CORNELL ALLIANCE FOR SCIENCE
/ June 20, 2016 /
What do the daughter of a Hawaii papaya farmer and a Catholic priest from the Philippines have in common?
They both represent tropical communities that have been polarized in recent years around the debate over genetically engineered crops. Hawaii activists have been seeking moratoriums and regulations to stymie cultivation of GE seed crops and papaya in the Islands, and the technology is currently banned from agriculture in the Philippines.

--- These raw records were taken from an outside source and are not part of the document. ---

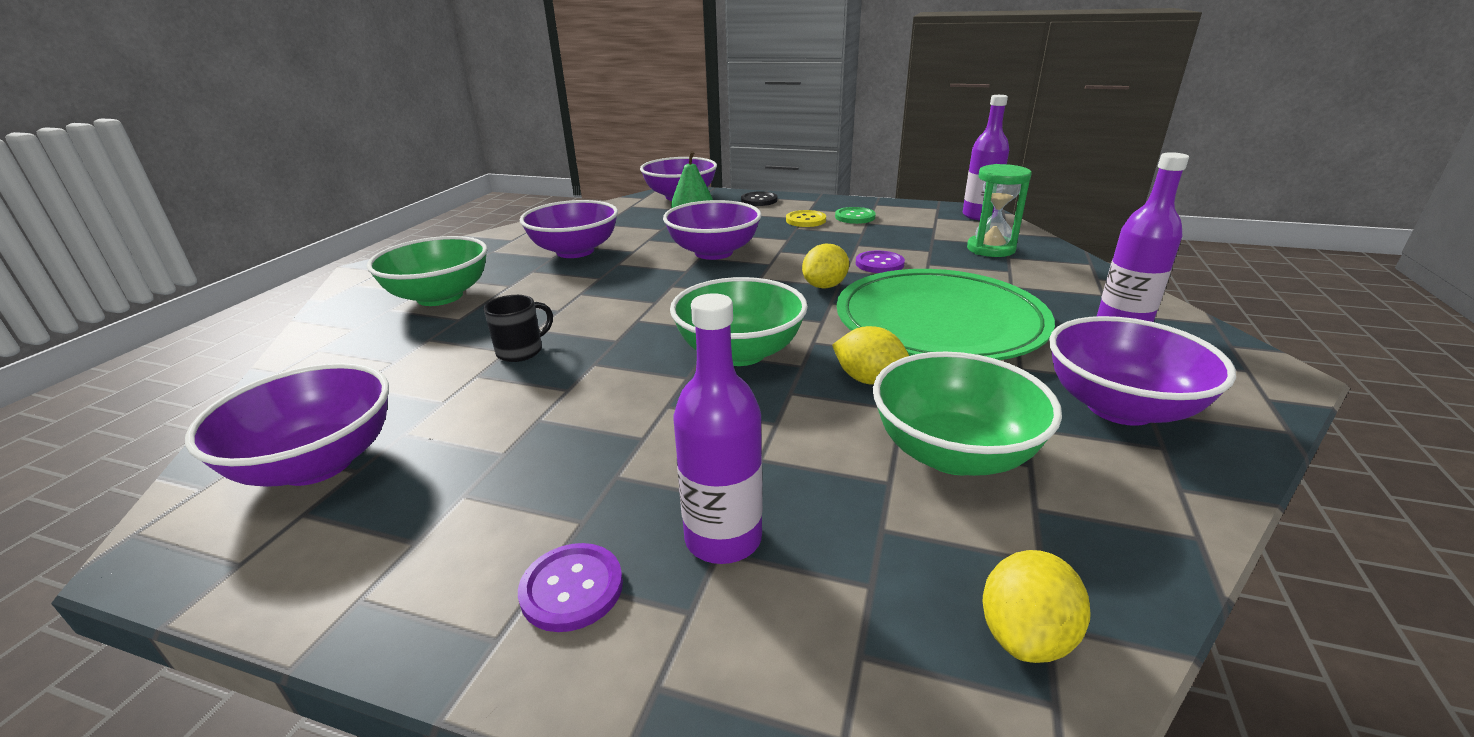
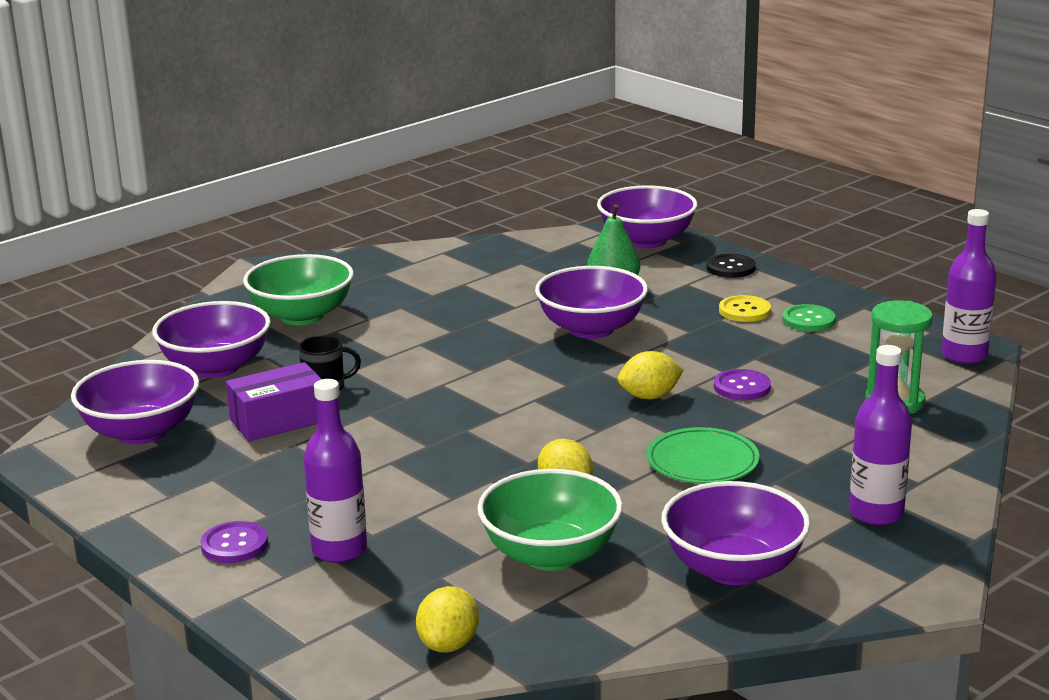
camera: 30 degrees right, 5 degrees down
purple bowl [520,200,618,258] -> purple bowl moved to [152,301,271,378]
green bowl [670,277,808,366] -> none
green plate [837,269,1055,360] -> green plate [646,427,760,484], size x0.52
yellow lemon [983,550,1091,663] -> yellow lemon turned 45 degrees counterclockwise [416,586,479,653]
none -> purple box [226,362,322,441]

But Joni Kamiya and Emmanuel "Father Noli" Alparce — both 2015 Cornell Alliance for Science Global Leadership Fellows — are striving to counter that opposition with education. They recently teamed up to present their personal stories and grassroots organizing tips to Hawaii farm workers. They were assisted by Keith Horton and Sarah Thompson, who attended the Alliance's Leadership and Grassroots Organizing Short-Course in Thailand this past January.
The focal point of the late May outreach was the Hawaii Crop Improvement Association annual conference in Honolulu, where they addressed more than 200 persons directly involved with agriculture in the Islands. Father Noli went on to speak to hundreds of biotech farm workers throughout Hawaii.
Their message was threefold: GMO crops can help the world’s poor and hungry; farmers must speak up to share their stories with the general public; be brave in the face of opposition.